No Sir! In this particular case it isn't the world which evolves. We do evolve our world deliberately in a place of rush, junk and plastic.
Harald
You're absolutely right; it's all a sort of suicidal race to the end of our days.
I lost my wife five years ago come November; in the passing of the interim, one of the many huge losses that I notice, outwith emotional loss, is to be found in the quality of my daily standard of
living.Where once we would sit and enjoy thirty minutes with a G&T along with a canapé of some kind before the meal, that kind of moment doesn't now exist; where meals meant conversation and humour or even, rarely, an argument about something very trivial spread over at least a couple of hours and a bottle of plonk, there is now a restaurant and meaningless chat with the staff, all of whom are very nice but oh, so young and so enthusiastically vacant.
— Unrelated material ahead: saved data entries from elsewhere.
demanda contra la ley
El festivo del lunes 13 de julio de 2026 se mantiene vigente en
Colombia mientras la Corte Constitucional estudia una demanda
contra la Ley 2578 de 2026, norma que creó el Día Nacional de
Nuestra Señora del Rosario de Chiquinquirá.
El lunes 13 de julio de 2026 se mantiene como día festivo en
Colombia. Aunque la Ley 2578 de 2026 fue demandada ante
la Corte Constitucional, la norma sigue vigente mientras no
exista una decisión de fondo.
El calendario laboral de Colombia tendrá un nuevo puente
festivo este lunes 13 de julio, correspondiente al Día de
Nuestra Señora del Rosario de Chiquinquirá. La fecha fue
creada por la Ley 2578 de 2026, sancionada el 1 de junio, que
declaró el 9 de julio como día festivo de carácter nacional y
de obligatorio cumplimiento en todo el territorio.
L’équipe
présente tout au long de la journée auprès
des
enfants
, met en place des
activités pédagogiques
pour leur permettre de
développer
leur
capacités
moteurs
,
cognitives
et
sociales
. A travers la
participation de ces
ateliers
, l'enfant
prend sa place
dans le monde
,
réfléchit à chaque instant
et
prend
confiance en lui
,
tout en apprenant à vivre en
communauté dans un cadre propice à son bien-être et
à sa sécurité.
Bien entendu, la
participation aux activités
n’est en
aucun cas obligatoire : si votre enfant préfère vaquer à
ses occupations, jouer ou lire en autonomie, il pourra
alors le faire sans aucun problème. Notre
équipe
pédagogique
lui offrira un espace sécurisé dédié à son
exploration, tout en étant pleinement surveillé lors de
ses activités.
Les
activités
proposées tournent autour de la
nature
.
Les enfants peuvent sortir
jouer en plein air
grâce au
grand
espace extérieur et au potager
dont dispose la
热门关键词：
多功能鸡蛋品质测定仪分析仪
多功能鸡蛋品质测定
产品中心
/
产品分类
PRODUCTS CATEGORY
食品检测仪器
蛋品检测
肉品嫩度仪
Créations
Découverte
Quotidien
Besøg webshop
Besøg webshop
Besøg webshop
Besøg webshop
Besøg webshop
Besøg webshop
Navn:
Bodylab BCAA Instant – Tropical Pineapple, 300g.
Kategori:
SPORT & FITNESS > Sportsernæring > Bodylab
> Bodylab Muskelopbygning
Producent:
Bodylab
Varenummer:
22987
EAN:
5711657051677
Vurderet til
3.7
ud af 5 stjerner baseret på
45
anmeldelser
Food becomes fuel; a thirty-five-minute pit-stop.
At least you can still go into a cheap bar here and expect coffee and drinks in cups and glasses... unless it's a festival, in which case, in several places it's plastic because of the drunks. But maybe twice a year ain't too bad. They have Big Mac joints here, but I never go there - maybe they use polystyrene too.
Once, in Florida, the model insisted we all go to a Mac for a meal: no - you won't want to hear about that experience.
Such is the life we create, and many have come to expect.